* **EXTRACTED TEXT**:
^^^^

What we would like to do in our area is be the hub of healthcare information, of our patient community, so that they think of us first, because we want to develop that same patient experience and ease of access of data to the patient and their care. We put that through just as much rigor as when we develop an internal technology.
For example an ERP system that no patient will see as opposed to to our patient portal where we have about 105,000 patients accessing and making sure that their experience is just as solid as the front line person accessing our ERP system.
Catalyze: It’s encouraging to hear someone in your position talk about patient experience and focusing on patient feedback when evaluating new services and technology. For a long time in healthcare there was not that focus. For a long time health systems acted like the airlines do now.
Catalyze: If you were talking to vendors, what type of advice would you give them for approaching a health system like St. Luke’s for a pilot?
Dr. Chasin: There are a couple of approaches, and I’ve thought about this for a little bit.
Appeal to the reason the health system exists in the first place. The health system exists to treat patients and to treat them well, because that will sustain their mission and their vision.
Secondly, the healthcare environment has changed. Tell me how I’m going to improve the health of my community without seeing those patients. We function in the volume and the value model at the same time. We are essentially cannibalizing our business model at the same time. If we deploy a technology that is going to improve the outcomes of our patients and they don’t have to come in and see us in the office, then our revenue is going to change. But we all know where it is going. We just have to tiptoe through this and get through this box of two business models.
I’ve seen some amazing new technologies, but there is no hard ROI on how we are going to get through to that new business model. Looking at those technologies to see how you are going to keep me in the volume world with patients coming in, but will also allow me to be held to the value world and to push your technology out into the patient’s hand. I would look at the business model. I would come to me and talk to me with both how you can help me with revenue today, and how you can help me with outcomes in three to four years.

^^^^

* **TASKS TO COMPLETE**:
1 – According to the interview about health system technology, about how many patients access the patient portal?
2 – Write the next part of the interview about health system technology, starting after its final sentence.

^^^^

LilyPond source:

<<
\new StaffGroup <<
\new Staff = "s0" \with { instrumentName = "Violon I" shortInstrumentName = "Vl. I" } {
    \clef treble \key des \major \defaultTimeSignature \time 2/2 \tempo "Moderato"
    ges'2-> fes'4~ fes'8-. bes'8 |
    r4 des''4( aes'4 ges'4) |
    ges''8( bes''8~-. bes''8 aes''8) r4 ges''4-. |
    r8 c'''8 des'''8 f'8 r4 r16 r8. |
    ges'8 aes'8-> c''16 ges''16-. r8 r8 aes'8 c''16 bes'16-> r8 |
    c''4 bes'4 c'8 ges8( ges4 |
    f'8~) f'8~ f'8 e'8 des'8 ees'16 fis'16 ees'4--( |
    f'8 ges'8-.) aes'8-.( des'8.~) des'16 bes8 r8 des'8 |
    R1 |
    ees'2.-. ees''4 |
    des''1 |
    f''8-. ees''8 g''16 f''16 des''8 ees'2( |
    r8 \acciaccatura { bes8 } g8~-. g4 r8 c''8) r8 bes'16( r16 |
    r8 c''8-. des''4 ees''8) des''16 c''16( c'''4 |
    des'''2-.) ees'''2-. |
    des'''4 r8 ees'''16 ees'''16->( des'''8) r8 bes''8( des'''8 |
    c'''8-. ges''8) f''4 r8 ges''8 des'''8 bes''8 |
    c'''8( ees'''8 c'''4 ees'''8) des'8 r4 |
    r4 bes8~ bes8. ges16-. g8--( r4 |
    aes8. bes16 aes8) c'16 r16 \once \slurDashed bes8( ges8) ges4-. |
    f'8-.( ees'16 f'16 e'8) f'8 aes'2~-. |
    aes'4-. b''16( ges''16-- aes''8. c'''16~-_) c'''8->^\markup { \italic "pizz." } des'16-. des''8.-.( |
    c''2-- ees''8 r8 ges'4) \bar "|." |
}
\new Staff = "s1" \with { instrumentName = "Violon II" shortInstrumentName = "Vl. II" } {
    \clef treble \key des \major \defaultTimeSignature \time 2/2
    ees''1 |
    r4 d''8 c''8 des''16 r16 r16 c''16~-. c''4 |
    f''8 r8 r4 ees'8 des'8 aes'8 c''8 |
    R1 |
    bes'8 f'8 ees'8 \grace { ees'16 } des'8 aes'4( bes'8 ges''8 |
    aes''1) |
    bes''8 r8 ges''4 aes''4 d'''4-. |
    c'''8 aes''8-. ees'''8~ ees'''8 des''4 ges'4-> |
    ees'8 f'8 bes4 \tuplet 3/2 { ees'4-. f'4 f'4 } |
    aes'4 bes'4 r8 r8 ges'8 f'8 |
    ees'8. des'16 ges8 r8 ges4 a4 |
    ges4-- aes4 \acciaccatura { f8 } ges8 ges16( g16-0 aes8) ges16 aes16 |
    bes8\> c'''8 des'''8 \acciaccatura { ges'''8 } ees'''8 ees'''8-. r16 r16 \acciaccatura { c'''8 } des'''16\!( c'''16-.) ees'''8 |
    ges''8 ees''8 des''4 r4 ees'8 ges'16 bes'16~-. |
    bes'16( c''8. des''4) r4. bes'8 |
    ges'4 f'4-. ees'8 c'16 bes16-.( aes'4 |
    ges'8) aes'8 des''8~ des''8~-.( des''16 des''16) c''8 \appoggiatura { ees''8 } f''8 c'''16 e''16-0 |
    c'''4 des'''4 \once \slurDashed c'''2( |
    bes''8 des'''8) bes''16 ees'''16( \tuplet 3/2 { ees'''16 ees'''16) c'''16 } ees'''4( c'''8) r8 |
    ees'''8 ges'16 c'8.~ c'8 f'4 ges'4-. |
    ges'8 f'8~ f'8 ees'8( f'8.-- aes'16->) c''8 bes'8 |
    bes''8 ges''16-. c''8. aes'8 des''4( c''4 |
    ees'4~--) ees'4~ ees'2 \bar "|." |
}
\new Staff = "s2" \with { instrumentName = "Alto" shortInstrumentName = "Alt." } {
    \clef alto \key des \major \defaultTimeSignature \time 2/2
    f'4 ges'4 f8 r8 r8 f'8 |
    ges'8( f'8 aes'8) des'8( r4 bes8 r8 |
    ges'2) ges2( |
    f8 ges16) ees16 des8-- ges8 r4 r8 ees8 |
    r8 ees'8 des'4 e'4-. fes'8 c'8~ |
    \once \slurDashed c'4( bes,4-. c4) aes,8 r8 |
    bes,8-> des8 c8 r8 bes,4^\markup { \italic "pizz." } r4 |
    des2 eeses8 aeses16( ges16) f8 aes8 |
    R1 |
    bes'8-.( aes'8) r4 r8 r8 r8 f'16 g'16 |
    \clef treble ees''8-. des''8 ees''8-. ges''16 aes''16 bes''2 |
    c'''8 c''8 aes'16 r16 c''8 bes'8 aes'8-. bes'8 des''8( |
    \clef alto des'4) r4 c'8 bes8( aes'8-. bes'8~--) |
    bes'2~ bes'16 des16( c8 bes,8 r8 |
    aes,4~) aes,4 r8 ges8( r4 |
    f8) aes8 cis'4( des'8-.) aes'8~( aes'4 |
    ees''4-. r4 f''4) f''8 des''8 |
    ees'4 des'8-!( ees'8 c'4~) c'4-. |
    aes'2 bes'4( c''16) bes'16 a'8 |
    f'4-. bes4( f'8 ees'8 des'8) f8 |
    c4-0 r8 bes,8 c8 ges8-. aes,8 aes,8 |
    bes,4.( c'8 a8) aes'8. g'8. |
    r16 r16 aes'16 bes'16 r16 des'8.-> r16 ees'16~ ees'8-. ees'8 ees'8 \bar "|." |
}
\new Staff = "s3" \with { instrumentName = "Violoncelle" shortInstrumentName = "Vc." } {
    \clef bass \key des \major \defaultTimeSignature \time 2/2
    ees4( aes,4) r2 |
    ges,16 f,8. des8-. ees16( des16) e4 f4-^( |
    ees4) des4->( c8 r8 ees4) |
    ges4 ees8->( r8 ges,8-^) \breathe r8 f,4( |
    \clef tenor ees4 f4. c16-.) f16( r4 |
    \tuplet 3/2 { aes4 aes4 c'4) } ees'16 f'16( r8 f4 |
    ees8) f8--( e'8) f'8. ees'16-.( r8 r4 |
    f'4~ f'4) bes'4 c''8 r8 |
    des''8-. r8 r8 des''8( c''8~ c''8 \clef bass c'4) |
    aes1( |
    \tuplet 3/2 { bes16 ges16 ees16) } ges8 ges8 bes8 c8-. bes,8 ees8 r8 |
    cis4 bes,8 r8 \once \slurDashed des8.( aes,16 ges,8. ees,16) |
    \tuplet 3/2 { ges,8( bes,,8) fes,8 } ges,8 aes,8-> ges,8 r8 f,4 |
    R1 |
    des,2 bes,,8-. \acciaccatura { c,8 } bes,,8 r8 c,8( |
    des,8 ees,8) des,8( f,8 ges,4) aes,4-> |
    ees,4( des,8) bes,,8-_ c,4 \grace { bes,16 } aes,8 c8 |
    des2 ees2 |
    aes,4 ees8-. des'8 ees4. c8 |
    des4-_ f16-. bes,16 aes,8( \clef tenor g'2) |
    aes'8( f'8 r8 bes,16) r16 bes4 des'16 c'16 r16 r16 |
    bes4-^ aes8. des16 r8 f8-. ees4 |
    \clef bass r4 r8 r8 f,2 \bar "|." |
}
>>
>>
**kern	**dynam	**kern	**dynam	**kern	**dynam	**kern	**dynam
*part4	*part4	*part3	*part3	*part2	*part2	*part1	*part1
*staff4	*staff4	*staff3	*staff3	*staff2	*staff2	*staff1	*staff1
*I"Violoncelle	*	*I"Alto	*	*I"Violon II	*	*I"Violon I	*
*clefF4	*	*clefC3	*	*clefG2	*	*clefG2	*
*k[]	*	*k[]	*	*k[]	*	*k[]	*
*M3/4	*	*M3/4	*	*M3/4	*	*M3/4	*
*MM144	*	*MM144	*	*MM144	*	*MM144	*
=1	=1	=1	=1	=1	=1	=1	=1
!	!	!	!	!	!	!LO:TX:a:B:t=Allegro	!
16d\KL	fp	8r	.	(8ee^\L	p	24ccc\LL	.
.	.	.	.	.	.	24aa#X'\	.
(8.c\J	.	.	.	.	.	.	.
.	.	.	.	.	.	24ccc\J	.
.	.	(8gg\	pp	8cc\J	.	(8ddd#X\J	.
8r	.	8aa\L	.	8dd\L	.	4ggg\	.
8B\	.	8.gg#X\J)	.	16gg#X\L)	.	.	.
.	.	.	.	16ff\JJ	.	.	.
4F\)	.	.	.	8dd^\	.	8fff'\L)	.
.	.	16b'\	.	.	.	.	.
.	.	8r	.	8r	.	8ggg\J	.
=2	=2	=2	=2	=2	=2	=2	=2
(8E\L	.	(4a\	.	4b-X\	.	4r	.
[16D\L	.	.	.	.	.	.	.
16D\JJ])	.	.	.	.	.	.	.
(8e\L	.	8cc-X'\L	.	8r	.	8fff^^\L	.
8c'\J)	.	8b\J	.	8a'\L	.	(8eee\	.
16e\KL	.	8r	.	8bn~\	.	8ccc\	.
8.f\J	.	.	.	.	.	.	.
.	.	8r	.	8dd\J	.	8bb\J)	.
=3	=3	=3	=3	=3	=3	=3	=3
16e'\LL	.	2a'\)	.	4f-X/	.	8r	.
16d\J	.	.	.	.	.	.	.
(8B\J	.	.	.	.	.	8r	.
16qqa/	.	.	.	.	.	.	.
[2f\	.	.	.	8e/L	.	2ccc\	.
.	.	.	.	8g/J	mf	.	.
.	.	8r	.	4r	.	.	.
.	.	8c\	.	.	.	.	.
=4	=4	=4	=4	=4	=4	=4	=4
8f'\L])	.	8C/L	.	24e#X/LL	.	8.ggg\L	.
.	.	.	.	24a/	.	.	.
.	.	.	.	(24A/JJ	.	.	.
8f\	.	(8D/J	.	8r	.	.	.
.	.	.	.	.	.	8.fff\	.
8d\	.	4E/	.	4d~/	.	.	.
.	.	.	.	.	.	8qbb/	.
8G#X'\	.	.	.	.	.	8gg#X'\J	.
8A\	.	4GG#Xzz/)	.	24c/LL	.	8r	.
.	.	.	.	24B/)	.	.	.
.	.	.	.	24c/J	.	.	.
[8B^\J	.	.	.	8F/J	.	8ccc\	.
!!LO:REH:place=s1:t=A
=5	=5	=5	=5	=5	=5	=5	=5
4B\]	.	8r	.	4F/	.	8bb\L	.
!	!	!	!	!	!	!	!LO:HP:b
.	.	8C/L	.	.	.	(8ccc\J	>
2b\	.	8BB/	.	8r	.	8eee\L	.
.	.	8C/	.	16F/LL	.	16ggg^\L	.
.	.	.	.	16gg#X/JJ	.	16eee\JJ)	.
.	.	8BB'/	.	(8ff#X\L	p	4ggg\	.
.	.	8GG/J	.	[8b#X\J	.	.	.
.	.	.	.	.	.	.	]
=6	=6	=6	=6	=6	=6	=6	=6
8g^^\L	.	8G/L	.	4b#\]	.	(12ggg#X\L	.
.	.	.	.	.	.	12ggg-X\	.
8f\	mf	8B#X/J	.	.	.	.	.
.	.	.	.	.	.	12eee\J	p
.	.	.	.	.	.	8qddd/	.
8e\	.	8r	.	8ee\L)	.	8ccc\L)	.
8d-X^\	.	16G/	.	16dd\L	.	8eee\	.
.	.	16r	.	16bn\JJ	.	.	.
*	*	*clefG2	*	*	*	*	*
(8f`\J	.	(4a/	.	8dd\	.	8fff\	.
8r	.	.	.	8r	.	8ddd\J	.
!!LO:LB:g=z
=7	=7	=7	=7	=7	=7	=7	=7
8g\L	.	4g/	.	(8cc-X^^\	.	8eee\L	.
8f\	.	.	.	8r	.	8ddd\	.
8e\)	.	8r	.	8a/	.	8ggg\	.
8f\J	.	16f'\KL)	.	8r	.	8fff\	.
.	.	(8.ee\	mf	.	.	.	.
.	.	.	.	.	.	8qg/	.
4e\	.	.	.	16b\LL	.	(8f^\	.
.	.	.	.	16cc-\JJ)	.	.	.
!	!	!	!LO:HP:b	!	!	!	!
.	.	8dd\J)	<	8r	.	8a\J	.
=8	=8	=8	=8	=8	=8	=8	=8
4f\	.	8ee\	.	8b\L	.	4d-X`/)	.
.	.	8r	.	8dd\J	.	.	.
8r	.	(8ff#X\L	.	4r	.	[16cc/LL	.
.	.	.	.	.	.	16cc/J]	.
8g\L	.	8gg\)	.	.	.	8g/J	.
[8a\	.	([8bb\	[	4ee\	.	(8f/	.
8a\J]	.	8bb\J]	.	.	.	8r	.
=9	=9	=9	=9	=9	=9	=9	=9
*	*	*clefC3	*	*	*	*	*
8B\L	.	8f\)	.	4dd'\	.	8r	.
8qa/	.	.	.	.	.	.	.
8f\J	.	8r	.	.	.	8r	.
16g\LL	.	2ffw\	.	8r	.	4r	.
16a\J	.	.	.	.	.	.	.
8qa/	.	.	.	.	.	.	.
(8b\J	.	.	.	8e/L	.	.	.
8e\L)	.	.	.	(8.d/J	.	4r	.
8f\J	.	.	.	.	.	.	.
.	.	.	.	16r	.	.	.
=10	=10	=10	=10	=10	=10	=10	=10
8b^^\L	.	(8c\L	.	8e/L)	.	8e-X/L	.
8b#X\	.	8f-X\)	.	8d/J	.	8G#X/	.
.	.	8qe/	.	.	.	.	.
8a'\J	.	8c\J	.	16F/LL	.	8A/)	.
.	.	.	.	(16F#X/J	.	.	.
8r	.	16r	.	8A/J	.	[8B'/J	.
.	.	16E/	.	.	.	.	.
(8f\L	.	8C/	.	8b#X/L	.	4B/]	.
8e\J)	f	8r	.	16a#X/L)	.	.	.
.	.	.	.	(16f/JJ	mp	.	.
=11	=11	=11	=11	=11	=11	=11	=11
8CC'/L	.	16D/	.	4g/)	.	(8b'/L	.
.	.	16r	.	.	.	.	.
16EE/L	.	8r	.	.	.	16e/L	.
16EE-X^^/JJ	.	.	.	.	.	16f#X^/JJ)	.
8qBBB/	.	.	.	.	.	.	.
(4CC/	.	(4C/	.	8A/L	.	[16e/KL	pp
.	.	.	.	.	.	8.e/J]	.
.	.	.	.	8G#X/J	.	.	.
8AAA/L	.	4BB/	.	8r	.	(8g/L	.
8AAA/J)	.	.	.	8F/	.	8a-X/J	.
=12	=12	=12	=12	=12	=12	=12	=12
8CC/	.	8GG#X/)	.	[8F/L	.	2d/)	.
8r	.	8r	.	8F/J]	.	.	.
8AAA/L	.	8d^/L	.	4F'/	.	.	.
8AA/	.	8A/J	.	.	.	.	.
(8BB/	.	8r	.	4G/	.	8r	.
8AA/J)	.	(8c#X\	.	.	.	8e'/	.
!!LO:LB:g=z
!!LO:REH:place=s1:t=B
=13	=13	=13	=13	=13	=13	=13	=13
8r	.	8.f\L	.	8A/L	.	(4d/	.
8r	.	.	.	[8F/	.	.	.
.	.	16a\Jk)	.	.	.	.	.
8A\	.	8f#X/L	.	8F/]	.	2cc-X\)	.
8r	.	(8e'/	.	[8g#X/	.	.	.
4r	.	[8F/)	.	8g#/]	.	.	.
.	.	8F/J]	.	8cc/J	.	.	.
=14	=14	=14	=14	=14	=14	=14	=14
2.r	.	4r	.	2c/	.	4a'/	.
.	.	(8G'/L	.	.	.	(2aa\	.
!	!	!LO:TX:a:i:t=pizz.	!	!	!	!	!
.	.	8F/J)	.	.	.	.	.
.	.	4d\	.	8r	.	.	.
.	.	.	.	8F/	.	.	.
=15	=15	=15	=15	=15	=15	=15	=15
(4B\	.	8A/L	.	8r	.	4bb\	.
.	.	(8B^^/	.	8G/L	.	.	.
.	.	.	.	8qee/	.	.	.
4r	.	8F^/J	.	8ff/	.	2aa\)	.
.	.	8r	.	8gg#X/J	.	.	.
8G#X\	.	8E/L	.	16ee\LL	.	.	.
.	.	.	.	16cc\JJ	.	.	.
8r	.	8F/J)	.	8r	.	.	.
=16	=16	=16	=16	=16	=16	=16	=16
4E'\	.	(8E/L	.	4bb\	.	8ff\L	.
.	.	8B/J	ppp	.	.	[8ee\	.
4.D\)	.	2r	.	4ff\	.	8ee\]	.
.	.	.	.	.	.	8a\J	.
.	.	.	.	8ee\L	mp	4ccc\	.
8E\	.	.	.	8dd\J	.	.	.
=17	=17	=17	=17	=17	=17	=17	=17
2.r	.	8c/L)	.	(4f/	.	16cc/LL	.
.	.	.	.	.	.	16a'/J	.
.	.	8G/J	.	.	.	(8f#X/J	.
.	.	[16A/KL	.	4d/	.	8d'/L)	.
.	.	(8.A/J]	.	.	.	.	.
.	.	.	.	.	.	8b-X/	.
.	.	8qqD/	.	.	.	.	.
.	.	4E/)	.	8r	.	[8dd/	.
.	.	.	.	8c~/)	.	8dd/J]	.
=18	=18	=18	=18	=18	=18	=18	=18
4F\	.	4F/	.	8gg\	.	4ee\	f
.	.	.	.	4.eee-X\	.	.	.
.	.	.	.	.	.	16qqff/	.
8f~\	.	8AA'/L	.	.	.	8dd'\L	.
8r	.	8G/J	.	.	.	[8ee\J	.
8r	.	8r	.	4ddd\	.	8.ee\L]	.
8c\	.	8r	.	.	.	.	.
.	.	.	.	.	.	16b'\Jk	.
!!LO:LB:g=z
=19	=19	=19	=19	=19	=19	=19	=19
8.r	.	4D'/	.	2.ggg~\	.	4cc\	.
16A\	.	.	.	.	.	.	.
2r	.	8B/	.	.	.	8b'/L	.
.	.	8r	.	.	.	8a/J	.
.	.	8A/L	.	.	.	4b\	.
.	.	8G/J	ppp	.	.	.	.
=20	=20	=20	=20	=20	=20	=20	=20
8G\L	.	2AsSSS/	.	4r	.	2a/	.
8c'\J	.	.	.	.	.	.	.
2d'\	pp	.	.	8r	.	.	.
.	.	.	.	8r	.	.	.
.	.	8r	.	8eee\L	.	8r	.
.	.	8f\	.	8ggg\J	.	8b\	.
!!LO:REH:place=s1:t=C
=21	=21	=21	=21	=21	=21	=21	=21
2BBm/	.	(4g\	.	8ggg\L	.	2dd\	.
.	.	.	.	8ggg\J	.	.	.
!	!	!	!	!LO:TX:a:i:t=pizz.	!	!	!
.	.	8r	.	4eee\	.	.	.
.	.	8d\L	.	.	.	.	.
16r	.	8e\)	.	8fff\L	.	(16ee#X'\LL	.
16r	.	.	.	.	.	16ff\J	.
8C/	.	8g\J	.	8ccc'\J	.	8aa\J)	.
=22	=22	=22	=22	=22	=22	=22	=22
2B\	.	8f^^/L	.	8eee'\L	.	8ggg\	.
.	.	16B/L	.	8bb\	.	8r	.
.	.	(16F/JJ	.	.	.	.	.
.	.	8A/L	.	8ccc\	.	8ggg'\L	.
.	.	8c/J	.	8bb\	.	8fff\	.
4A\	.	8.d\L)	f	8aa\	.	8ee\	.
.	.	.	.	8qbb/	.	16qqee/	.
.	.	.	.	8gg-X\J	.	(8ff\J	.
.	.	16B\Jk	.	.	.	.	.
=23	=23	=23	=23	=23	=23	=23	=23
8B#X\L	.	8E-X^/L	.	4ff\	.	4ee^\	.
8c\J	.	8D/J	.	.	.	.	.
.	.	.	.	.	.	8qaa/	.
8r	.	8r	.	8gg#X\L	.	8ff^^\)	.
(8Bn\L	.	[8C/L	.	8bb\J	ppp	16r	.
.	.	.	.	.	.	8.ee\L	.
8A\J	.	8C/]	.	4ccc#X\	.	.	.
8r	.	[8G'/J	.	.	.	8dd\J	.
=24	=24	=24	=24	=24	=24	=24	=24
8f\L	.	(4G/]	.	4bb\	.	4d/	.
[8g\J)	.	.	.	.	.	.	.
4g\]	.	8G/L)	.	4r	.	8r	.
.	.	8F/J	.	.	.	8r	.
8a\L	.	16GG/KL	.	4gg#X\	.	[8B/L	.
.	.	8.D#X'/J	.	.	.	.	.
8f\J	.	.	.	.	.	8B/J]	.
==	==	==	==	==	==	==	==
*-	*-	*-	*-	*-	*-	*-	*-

^^^^

* **TASK-BY-TASK OUTPUTS**:
1 – About 105,000 patients.

2 –
I’m looking for a partner that is going to be with me through the thick and thin as I transform my business and is going to work with me and the technology to accommodate what I need to do to achieve the end goal which is treating an entire population of patients where they want to receive care and how they want to receive care.
Catalyze: How do you empower that organization-wide innovation when you have a health system as spread out as yours? How do you encourage that innovative culture across all of the organization?
Dr. Chasin: The way I approach this is whether you are an end-user, using the technology and seeing the patients with it, or you are one that supports it, you have to feel that you are safe to fail. It’s okay to fail and it’s okay to try something new.
I try to produce an environment that puts the appropriate white lines on the road so you can’t damage someone else’s practice while they innovate and see their patients and then we do breakouts. If there’s an innovation, I want to hear about it and understand what they are doing. I gather my team together and we look at that and if it is viable, we vet it around and cascade it throughout the entire organization. The key to getting that done is the environment and the feeling of safety that it is okay to fail if you do. You are not going to get innovation if there is fear of retribution. That’s how we’ve done it.
We still have pockets that are growing, but we do have some amazing things that have been done from an innovative perspective, allowing the clinician the freedom to fail and learn new ways and learn how to adopt new technologies.
Catalyze: This has been a wonderful discussion. Thank you for taking the time to talk to us today.